Degradation of Humic Acid by Photocatalytic Reaction Using Nano-sized ZnO/Laponite Composite (NZLC)

Abstract

Humic acids (HA) are known as the precursors of carcinogenic compounds formed by the disinfection of drinking water. While conventional treatments were found to be inefficient HA removal processes in drinking water, advanced oxidation processes have been proven to have a significant effect in the treatment of HA. The degradation of HA was investigated using nano-sized zinc oxide (ZnO)/laponite composite (NZLC). The reactions occurred in a UVC reactor by considering following variables: pH, initial HA concentration, catalyst loading, addition of hydrogen peroxide (H2O2), and catalyst reuse. Water samples containing HA were analysed by ultraviolet/visible spectrophotometer and high-performance size-exclusion chromatography. Initial HA concentrations were tested by the Langmuir–Hinshelwood model with k and K ads values, determined to be 0.126 mg/L.min and 0.0257 L/mg, respectively.

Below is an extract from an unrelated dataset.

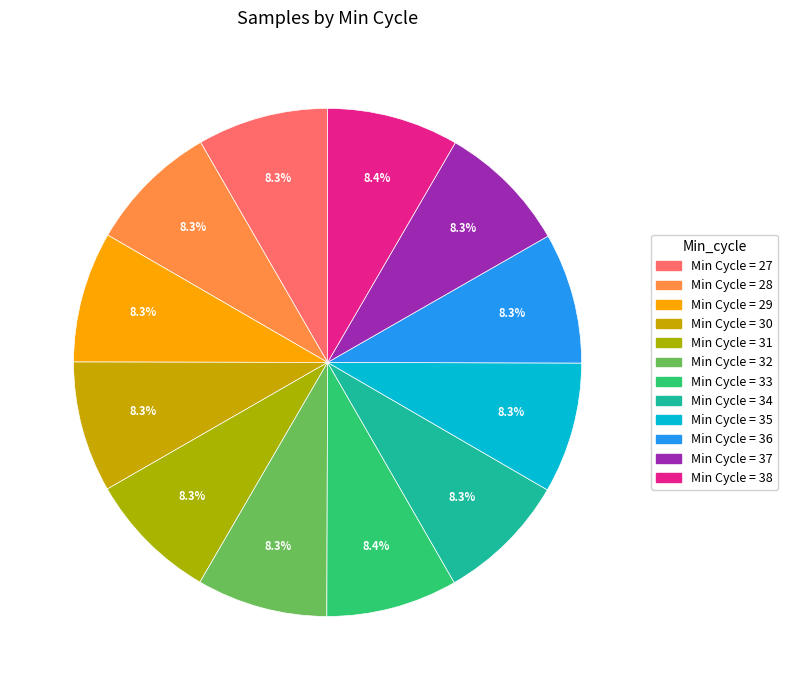

Count the number of slices in the pie.

12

The change in pH affected the HA degradation efficiency by the photocatalytic activity where it was higher under acidic conditions rather than alkaline ones. Optimal catalyst loading was proved to be a constrained factor in influencing the photocatalytic efficiency: the increase of catalyst concentration enhanced the HA decomposition efficiency up to an optimum value of 20 g/L, where there was no further degradation with excess loading. The addition of H2O2 was investigated through homogenous and heterogeneous photocatalysis, and, heterogeneous photocatalysis showed higher removal efficiency due to the combined effect of both catalysts and H2O2. Finally, NZLC was effective for reuse and exhibited an excellent stability after six times of usage.